MORGAN HILL
– Reservations were voiced loud and clear at Thursday night’s
public workshop on the county courthouse proposed for the downtown
area.
MORGAN HILL – Reservations were voiced loud and clear at Thursday night’s public workshop on the county courthouse proposed for the downtown area. Neighbors of the Creekside area, east of Butterfield and near El Toro School remained unconvinced that the center will not irretrievably change the neighborhood – for the worse.
The City Council voiced some reservations at a workshop earlier in the day but liked the building’s look better than at the design’s previous outings.
On Wednesday, the council will review the draft environmental impact report) on the Santa Clara County Justice Center project and take more public comment.
The neighbors denied that the center would enhance the area or reflect Morgan Hill’s current architecture.
“This building looks like it belongs at First and Hedding,” said resident and courthouse neighbor Andy Walton, referring to the county building in downtown San Jose.
“This building will change the feel of our downtown,” said Nancy Domnauer, another neighbor.
Many nearby residents have opposed the courthouse since its location was announced.
Project Manager Alicia Flynn introduced architects Chuck Drulis and Mallory Cusenbery, who went head to head with the neighbors concerned also with drainage, parking and the center’s security. Drulis asked for photos the neighbors brought showing the site flooded from the December rains.

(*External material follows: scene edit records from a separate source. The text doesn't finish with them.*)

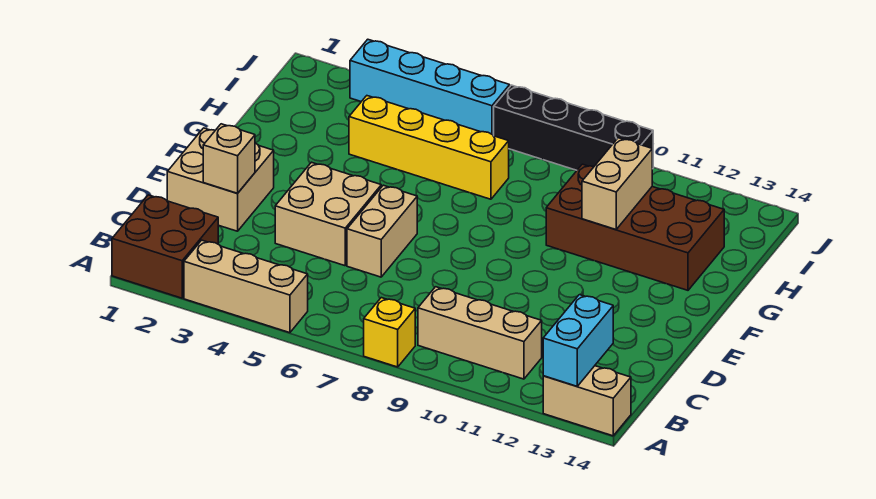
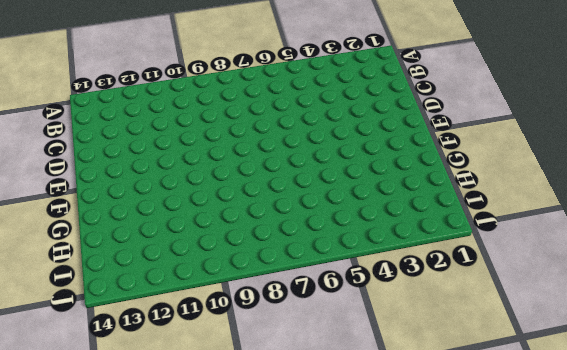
none -> brown 2x2 brick [112,195,218,298]
none -> tan 1x3 brick [184,240,308,333]
none -> yellow 1x1 brick [364,298,415,367]

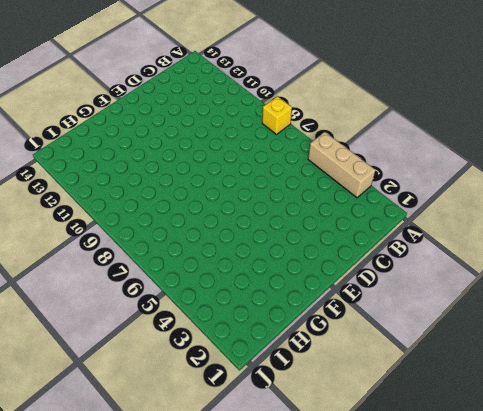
none -> brown 2x2 brick [112,195,218,298]
none -> tan 1x2 brick [543,366,631,436]
none -> tan 1x3 brick [418,287,542,379]

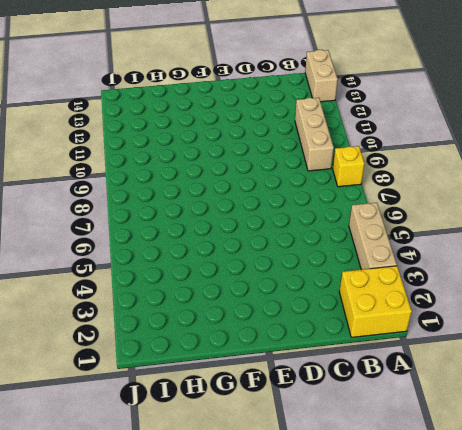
yellow 2x2 brick [339,266,412,337] -> brown 2x2 brick [112,195,218,298]
none -> tan 2x2 brick [167,128,274,231]
none -> tan 2x2 brick [275,162,381,266]
none -> tan 1x2 brick [347,185,417,277]

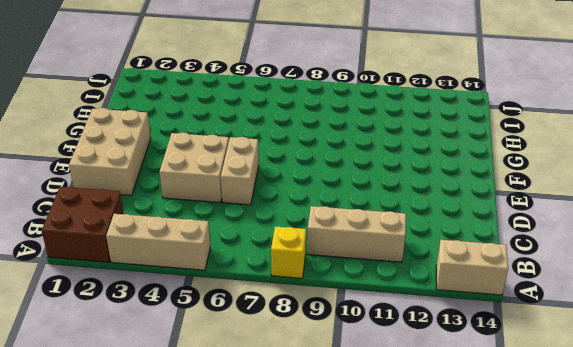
tan 2x3 brick [69,108,151,196] -> tan 2x2 brick [167,128,274,231]
none -> brown 2x4 brick [546,164,724,290]
none -> yellow 1x4 brick [349,96,509,199]
none -> cyan 1x4 brick [350,39,510,136]

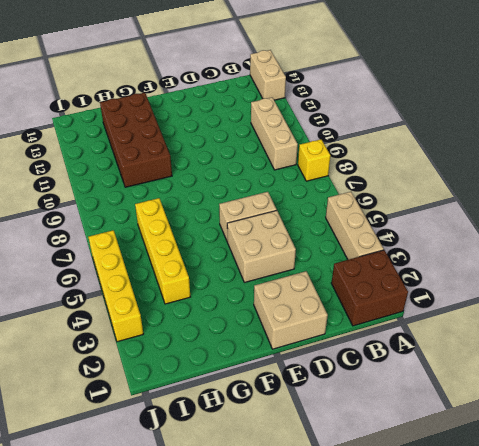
yellow 1x4 brick [88,230,143,342] -> cyan 1x4 brick [350,39,510,136]
none -> black 1x4 brick [494,85,653,170]
none -> cyan 1x2 brick [543,295,613,386]
none -> tan 1x1 brick [203,124,255,193]

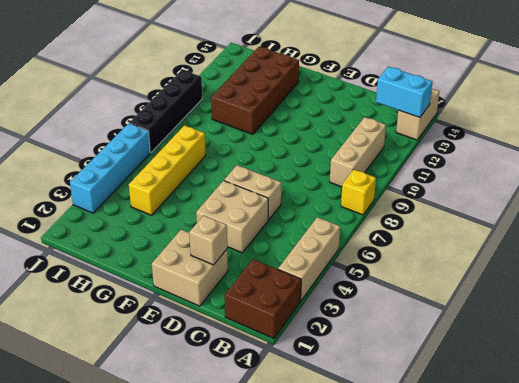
none -> tan 1x2 brick [582,138,652,229]

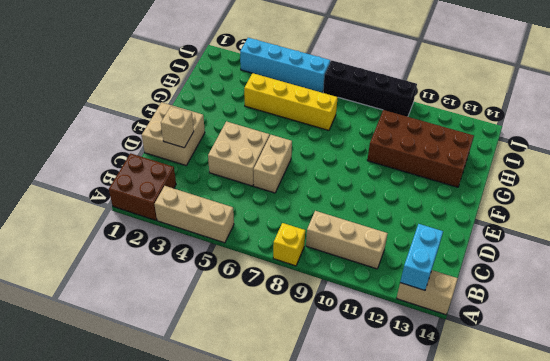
none -> tan 1x2 brick [582,138,652,229]

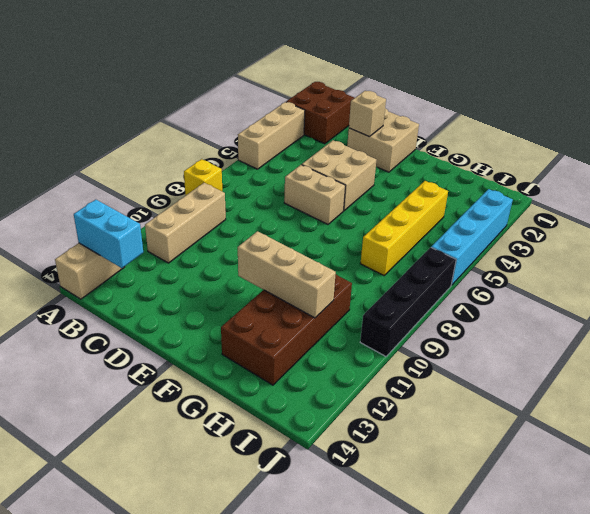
tan 1x3 brick [238,231,336,318] -> tan 1x2 brick [582,138,652,229]

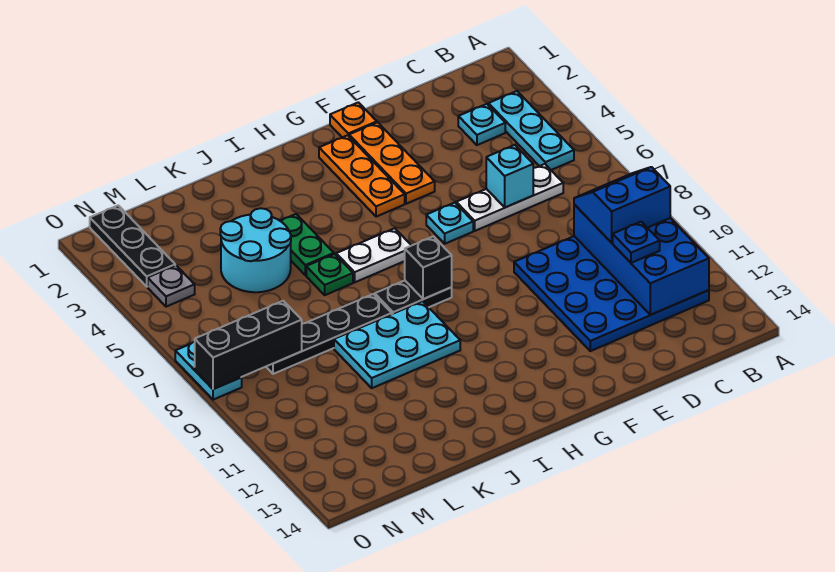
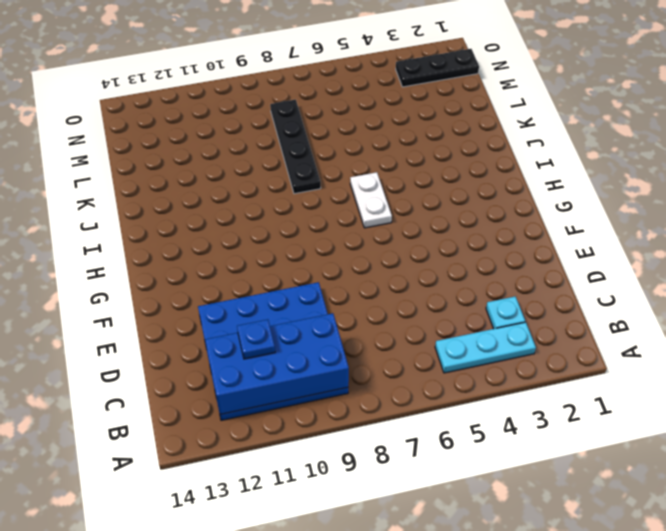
none -> white 1x3 plate [456,164,563,231]
none -> orange 1x1 plate [330,102,377,137]
none -> orange 1x3 plate [349,122,435,204]

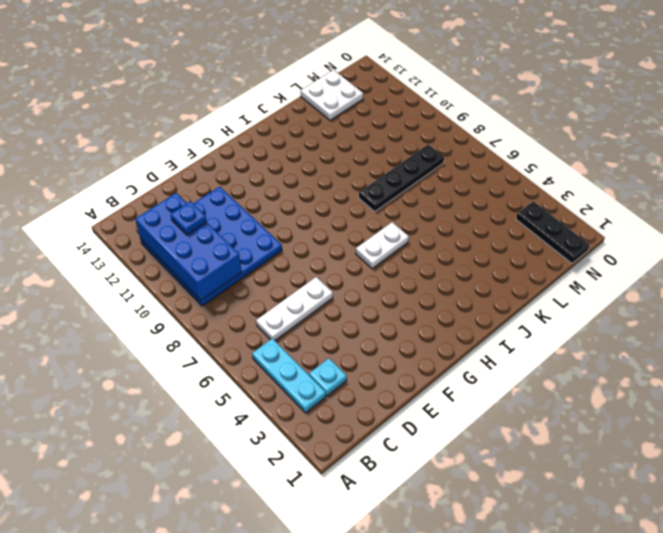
white 2x2 plate [301,70,363,120] -> none
none -> orange 1x1 plate [330,102,377,137]
none -> orange 1x3 plate [349,122,435,204]
none -> cyan 1x1 plate [426,203,473,244]

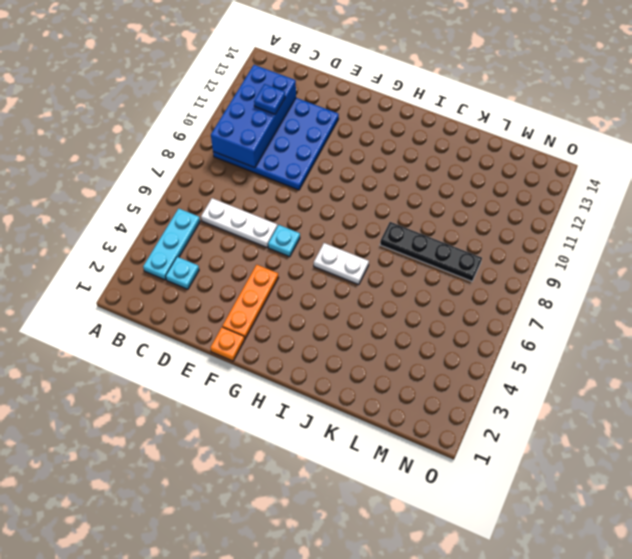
none -> orange 1x3 plate [319,135,405,217]
none -> black 1x2 plate [375,281,452,314]
none -> cyan 2x3 plate [334,301,460,388]

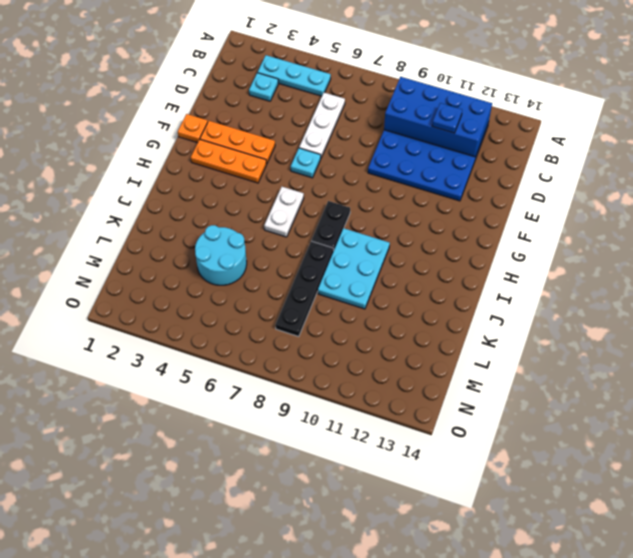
none -> green 1x2 plate [281,214,334,275]
none -> green 1x1 plate [306,254,353,295]
none -> black 1x3 plate [90,205,175,287]

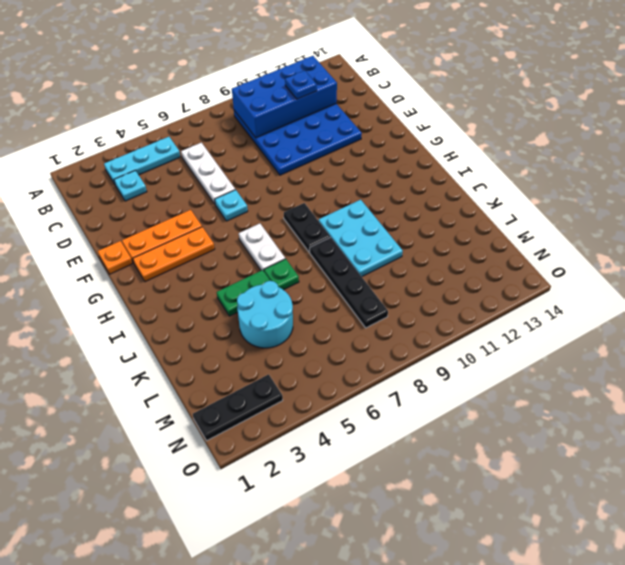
none -> grey 1x1 plate [148,265,195,307]
none -> cyan 1x2 plate [175,342,242,400]
none -> cyan 1x1 brick [486,145,533,207]

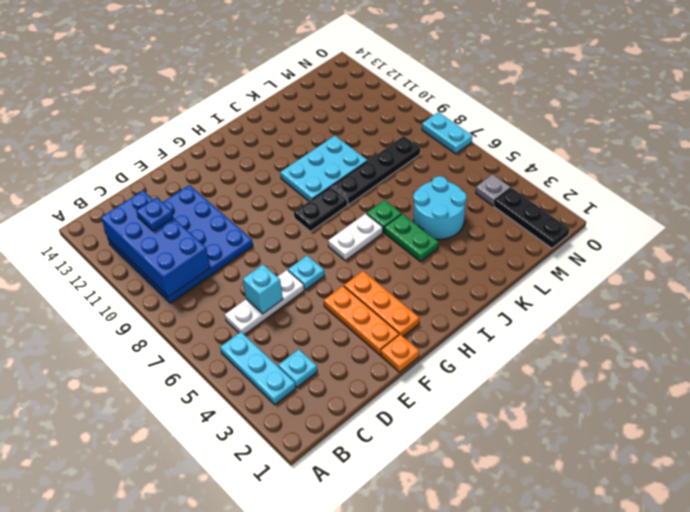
none -> black 1x1 brick [405,236,452,299]
none -> black 1x3 brick [195,301,302,389]
none -> blue 2x2 slope [574,167,670,243]

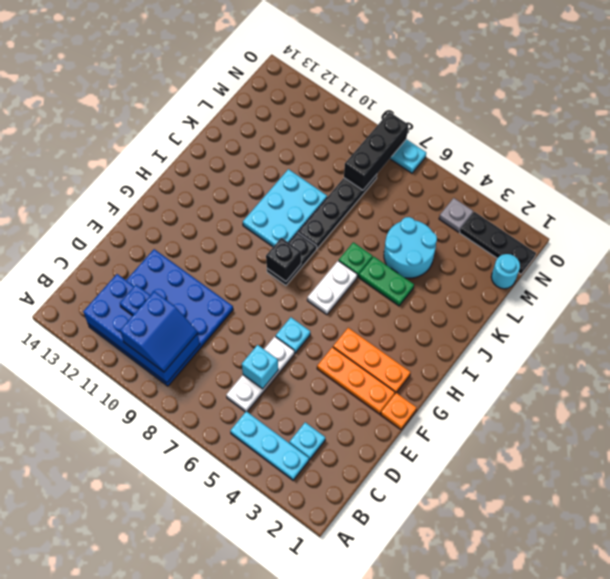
cyan 1x1 round brick [491,254,520,289] -> none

“Will prisoners be released at the courthouse?” asked neighbor Jacqueline Cortis.
Both Flynn and Judge Kenneth Shapero, a Morgan Hill resident who would hold court in the new building, assured her that prisoners are only released from the downtown (San Jose) jail and never from the courthouse.
“They are transported back to the jail in San Jose or Milpitas,” Shapero said, “for processing and paperwork.”
Flynn also reassured the neighbors that prisoners will arrive in the morning in a jail bus that will enter a secure, enclosed “sally port” between the two buildings. Prisoners would be unloaded underground.
The 80,000-square-foot, $40 million, two-building center is planned for Butterfield Boulevard and West Diana Avenue on a site next to the railroad tracks and south of the Caltrain park and ride lot. A smaller one-story building on the north would house district attorney, probation and public defender offices.
Six courtrooms, a holding facility for prisoners, jury rooms and related offices would occupy a 35-foot high building on the south side.
The center is designed with two separate buildings because the state plans to take over the court system by 2007 and, Carruth said, an already-divided center would ease the transition.
The City of Morgan Hill agreed to contribute $7 million of its Redevelopment Agency funds to the courthouse project in return for the county not challenging, legally, the extension of the city’s RDA. The county is abandoning the San Martin courthouse because it has outgrown the site and the existing building is so riddled with mold inside and out that it had to be closed.
Another workshop on the courthouse design has been set for Wednesday, April 9. If the present schedule is followed, the justice center will be occupied by December 2005.